# [DOCUMENT PASSAGE]
------------------------

Open gquintard opened 4 years ago

gquintard commented 4 years ago

This has been tested on master on an up-to-date Arch linux. It's also present on 6.4

man vcl says (emphasis mine):

Multiple versions of the VCL syntax can coexist within certain constraints.

The VCL syntax version at the start of VCL file specified with -f sets the hard limit that cannot be exceeded anywhere, and it selects the appropriate version of the builtin VCL. That means that you can never include vcl 9.1; from vcl 8.7;, but the opposite may be possible, to the extent the compiler supports it. ... The version of Varnish this file belongs to supports syntax 4.0 and 4.1.

So if I understand it correctly, we should be able to use a vcl 4.0 included from a vcl 4.1 file, and this should work:

varnishtest "include 4.0 from 4.1"

------------------------

# [CHALLENGES]
1/ In the Varnish issue, which VCL syntax versions does this version of Varnish support?
2/ Does each statement agree with the Varnish issue? Give yes or no, with the deciding words quoted. (a) The problem was tested on an up-to-date Arch Linux. (b) A vcl 9.1 file can be included from a vcl 8.7 file. (c) The problem does not occur on 6.4.
3/ Repeat the part of the Varnish issue between "Open gquintard opened" and "4.0 and 4.1.", inclusive.

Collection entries
------------------------

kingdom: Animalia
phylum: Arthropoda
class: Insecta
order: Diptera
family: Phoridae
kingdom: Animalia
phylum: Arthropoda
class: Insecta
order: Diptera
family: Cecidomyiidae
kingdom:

------------------------

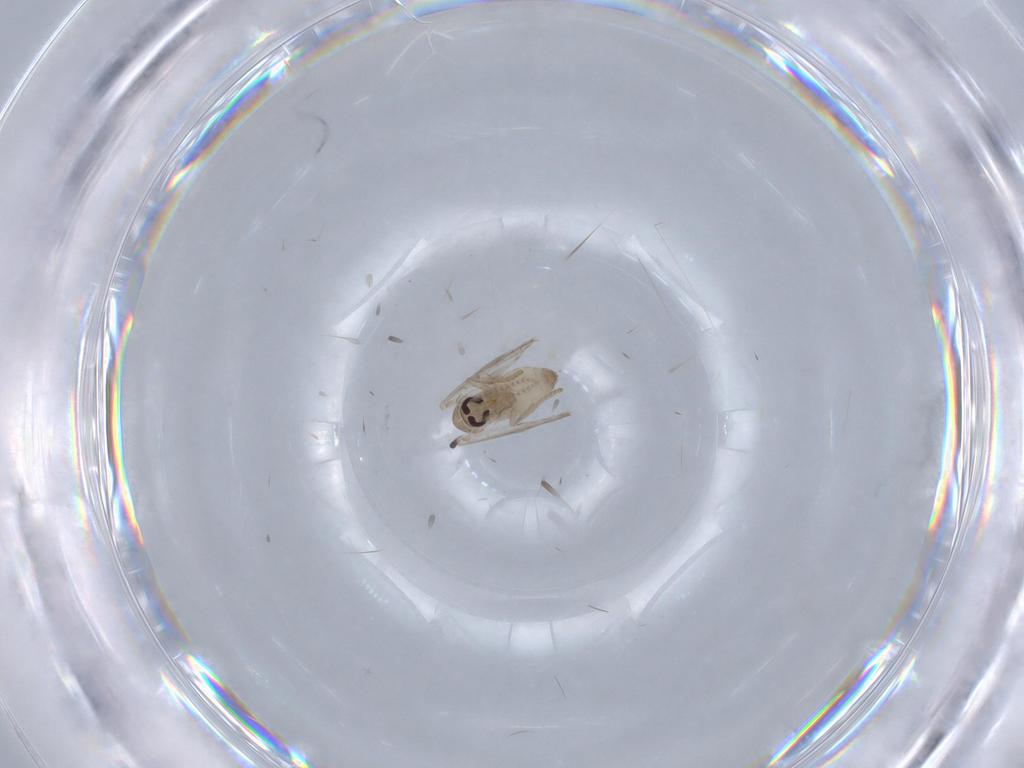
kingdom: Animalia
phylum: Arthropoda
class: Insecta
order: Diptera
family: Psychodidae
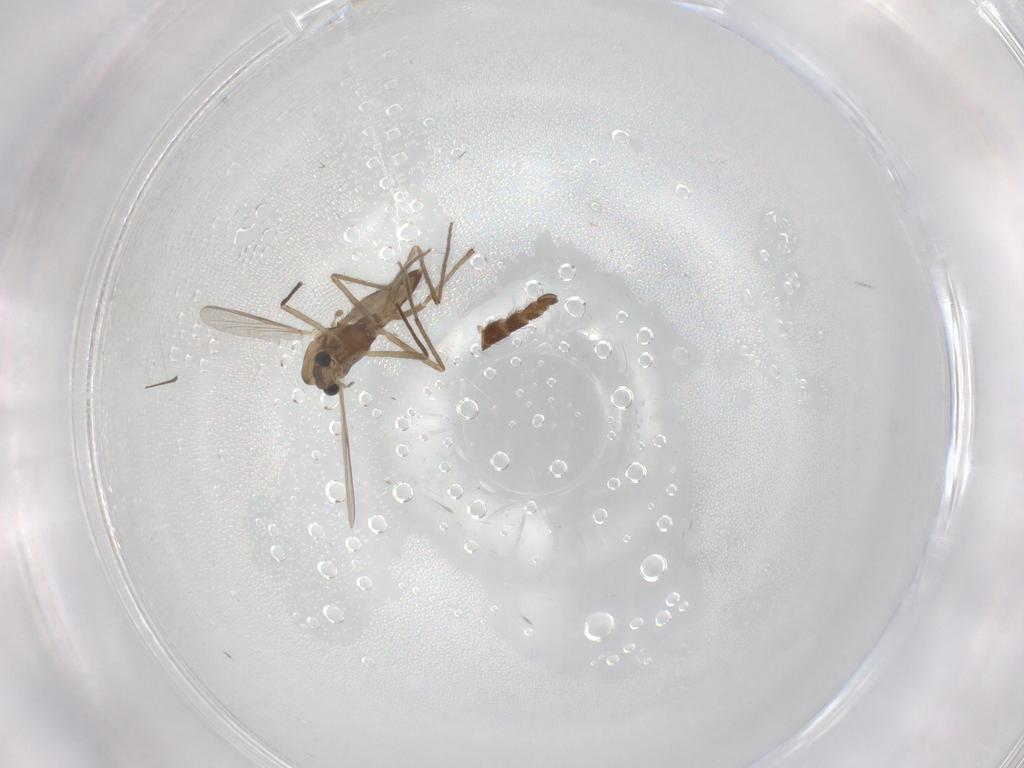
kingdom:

------------------------

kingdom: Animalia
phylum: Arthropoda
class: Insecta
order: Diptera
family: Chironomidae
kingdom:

------------------------

# [RESULTS]
1/ Syntax 4.0 and 4.1.

2/
(a) Yes: "This has been tested on master on an up-to-date Arch linux."
(b) No: "That means that you can never include vcl 9.1; from vcl 8.7;"
(c) No: "It's also present on 6.4"

3/
Open gquintard opened 4 years ago

gquintard commented 4 years ago

This has been tested on master on an up-to-date Arch linux. It's also present on 6.4

man vcl says (emphasis mine):

Multiple versions of the VCL syntax can coexist within certain constraints.

The VCL syntax version at the start of VCL file specified with -f sets the hard limit that cannot be exceeded anywhere, and it selects the appropriate version of the builtin VCL. That means that you can never include vcl 9.1; from vcl 8.7;, but the opposite may be possible, to the extent the compiler supports it. ... The version of Varnish this file belongs to supports syntax 4.0 and 4.1.